Ce rappel ne concerne pas des climatiseurs ou réfrigérateurs de notre catalogue (ce sont des pompes à chaleur monobloc, une autre famille d’appareils), mais il illustre bien le compromis central du R290 : un bilan climatique excellent, en échange d’une vigilance réelle sur la hauteur et l’emplacement d’installation.
Et les mini-splits portables comme le PortaSplit, un cas à part ?
Une nouvelle génération de climatiseurs mobiles compacts, à l’image du Midea PortaSplit, complique encore un peu le tableau. Ces appareils séparent la mécanique en deux unités (une partie extérieure avec le compresseur, une partie intérieure) sans installation fixe, et fonctionnent aujourd’hui le plus souvent au R32, avec une charge de gaz réduite (de l’ordre de 0,62 kg).
Reste une question technique débattue dans la presse spécialisée : selon qu’un tel appareil soit qualifié de monobloc scellé ou de bi-bloc au sens du règlement F-gas, l’échéance de seuil de GWP applicable pourrait ne pas être la même. Cette classification ne nous semble pas encore tranchée publiquement de façon certaine pour l’ensemble de cette catégorie d’appareils : nous préférons rester prudents plutôt que d’avancer une date précise que nous n’avons pas pu vérifier avec certitude dans le texte réglementaire. Ce qui est sûr, en revanche, c’est que la tendance de fond va dans le même sens que pour les autres climatiseurs : vers des gaz à GWP toujours plus bas, R290 en tête.

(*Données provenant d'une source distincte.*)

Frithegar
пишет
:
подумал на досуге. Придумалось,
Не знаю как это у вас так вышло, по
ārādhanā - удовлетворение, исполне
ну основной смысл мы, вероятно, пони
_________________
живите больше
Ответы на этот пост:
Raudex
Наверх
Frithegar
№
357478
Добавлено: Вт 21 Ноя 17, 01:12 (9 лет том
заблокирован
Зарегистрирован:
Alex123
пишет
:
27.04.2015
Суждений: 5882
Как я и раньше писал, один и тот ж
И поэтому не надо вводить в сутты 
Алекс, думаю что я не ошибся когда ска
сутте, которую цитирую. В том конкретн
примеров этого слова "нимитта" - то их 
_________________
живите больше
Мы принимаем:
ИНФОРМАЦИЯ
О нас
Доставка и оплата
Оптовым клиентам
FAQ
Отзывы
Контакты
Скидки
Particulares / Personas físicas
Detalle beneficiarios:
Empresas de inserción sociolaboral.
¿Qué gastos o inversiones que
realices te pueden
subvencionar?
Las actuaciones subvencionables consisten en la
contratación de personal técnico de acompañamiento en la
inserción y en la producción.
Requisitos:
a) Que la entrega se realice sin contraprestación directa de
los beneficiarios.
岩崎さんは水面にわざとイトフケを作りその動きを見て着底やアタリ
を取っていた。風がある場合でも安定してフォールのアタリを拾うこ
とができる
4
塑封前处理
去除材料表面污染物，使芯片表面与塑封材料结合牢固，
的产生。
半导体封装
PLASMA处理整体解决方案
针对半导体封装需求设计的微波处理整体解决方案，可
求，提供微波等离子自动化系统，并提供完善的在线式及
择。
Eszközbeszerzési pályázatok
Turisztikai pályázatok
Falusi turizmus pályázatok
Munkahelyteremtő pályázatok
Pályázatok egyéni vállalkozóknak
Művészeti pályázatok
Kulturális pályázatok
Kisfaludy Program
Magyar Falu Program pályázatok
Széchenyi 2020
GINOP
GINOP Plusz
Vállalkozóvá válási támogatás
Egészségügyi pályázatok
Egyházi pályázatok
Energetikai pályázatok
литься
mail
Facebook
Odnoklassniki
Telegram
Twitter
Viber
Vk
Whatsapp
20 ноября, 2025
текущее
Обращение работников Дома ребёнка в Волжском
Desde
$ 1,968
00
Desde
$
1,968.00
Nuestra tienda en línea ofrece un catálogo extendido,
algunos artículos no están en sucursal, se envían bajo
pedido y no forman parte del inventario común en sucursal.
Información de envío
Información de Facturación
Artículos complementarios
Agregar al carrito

Ce que ça change concrètement pour votre achat
Concrètement, pour un achat aujourd’hui, inutile de trier vous-même les modèles par gaz réfrigérant : tous les appareils actuellement commercialisés respectent déjà la réglementation en vigueur. Voici plutôt ce que ce changement de norme signifie au quotidien :
- Le gaz réfrigérant ne se choisit pas : il est imposé par le fabricant selon le modèle. Il figure sur l’étiquette signalétique de l’appareil (souvent au dos ou sous le capot), en général sous la forme « R290 » ou « R32 » suivi de la charge en kg.
- Un appareil au R290 n’est pas plus fragile qu’un appareil au R32 ou au R410A : c’est sa conception qui garantit la sécurité, pas le choix du gaz en lui-même.

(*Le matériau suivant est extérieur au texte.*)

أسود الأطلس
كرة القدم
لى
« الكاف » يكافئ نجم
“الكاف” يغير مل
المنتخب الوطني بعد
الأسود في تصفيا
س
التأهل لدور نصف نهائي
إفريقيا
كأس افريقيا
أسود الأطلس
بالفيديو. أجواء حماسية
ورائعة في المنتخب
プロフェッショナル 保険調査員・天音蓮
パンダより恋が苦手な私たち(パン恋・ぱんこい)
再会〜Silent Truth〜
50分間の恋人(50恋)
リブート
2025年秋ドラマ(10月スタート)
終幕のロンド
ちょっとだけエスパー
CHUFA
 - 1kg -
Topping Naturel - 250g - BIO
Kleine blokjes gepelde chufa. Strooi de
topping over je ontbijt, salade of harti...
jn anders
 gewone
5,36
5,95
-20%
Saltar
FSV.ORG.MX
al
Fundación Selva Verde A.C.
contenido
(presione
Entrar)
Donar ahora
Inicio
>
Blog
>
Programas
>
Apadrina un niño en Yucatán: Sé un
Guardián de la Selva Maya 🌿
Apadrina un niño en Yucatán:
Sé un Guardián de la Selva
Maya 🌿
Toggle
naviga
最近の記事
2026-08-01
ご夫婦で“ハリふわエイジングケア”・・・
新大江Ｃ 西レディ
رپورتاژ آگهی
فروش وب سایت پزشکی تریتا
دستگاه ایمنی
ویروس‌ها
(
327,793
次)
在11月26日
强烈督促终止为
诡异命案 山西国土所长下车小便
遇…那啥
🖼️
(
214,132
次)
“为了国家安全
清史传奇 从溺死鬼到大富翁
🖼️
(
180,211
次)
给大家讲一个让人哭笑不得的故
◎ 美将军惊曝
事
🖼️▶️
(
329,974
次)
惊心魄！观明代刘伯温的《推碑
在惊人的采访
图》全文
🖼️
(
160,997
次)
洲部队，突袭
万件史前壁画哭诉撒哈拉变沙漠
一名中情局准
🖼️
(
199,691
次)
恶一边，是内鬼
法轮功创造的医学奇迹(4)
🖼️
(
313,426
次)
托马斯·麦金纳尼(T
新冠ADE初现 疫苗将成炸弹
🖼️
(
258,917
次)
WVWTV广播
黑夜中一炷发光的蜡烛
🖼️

- Respectez toujours la notice d’installation à la lettre : hauteur minimale, distance aux sources d’ignition (prise, interrupteur, flamme), ventilation de la pièce. Ces consignes existent précisément pour gérer le risque propre à la classe A3.
- De moins en moins de choix à l’ancienne norme : les modèles au R410A disparaissent progressivement du marché neuf, remplacés par du R32 ou du R290 selon la puissance et la gamme.